Air quality trends show that Florida’s air quality has consistently improved over the past few decades, with pollution levels continuing to decline steadily since at least 2000. While this is good news for the state as a whole, it doesn’t necessarily exonerate home dwellers from sharing some responsibility. As warned by the EPA, the air quality in many American homes is up to five times worse than the air quality outside. This is owing to the many toxins that we unwittingly bring into our homes. What are some of the most common culprits, and what steps can you take to eliminate them from your dwellings?

Common Pollutants In Florida

Some of the biggest problems causing a build-up of toxins indoors include bacteria, fungi, and volatile organic compounds from skincare products, perfumes, household cleaners and paint, as well as dust mites, pollen and allergens. Additional sources include the formaldehydes emitted by soft furnishings containing flame retardants, carpets and pressed wood furniture. Popular items such as paraffin candles can also significantly hamper air quality. A study by researchers at South Carolina State University found that burning these candles releases harmful fumes (toluene and benzene), which are linked to lung cancer, asthma, and other health problems.

## REQUIRED TASKS
- 1) List every source of volatile organic compounds that the passage on Florida indoor air quality names.
- 2) Extend the passage on Florida indoor air quality by writing what comes after its last sentence.
You can ignore the saved entries that come after this text.

(Saved entries)
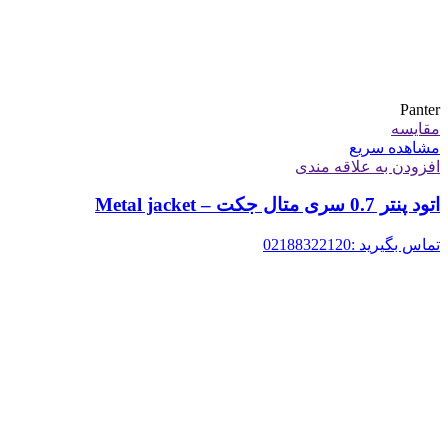
Panter
مقایسه
مشاهده سریع
افزودن به علاقه مندی
اتود پنتر 0.7 سری متال جکت – Metal jacket
تماس بگیرید :02188322120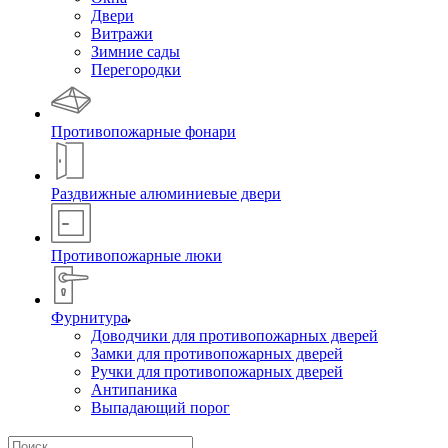
Двери
Витражи
Зимние сады
Перегородки
Противопожарные фонари
Раздвижные алюминиевые двери
Противопожарные люки
Фурнитура
Доводчики для противопожарных дверей
Замки для противопожарных дверей
Ручки для противопожарных дверей
Антипаника
Выпадающий порог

## ANSWERS IN ORDER
- 1)
- Skincare products
- Perfumes
- Household cleaners
- Paint

- 2)
Air Filtration Can Help

If replacing all furniture in one go is impossible, or you live in a household with smokers, then you can take steps to mitigate damage by choosing the best air purifier for smoke and VOCs. Bear in mind that even if smokers head to a terrace or garden to smoke, air can blow inwards, bringing in the toxic cocktail contained in cigarettes. When selecting an air purifier, a quality HEPA filter is a good choice, since these filters are able to trap particles as tiny as 0.3 microns in size. HEPA filters essentially act like a vacuum bag, but they operate quietly in the background. One study published in the American College of Cardiology found that air purification can reduce smoke particulate matter by close to 60% within hours. If you live in a wood-filled or forestry area, a good purifier will also defend your home in the event of wildfire smoke.

Bringing The Great Outdoors Inside

You can also help improve your indoor air quality by filling your home with indoor plants. Hang them from the ceiling, place decorative pots in strategic corners of your living spaces, and consider building a vertical ‘living wall’ to separate indoor spaces. A study by P Pegas and colleagues found that potted plants were able to decrease pollution levels by around 30%. The study corroborated similar research previously undertaken by NASA, indicating that indoor plants can make interior breathing spaces healthier.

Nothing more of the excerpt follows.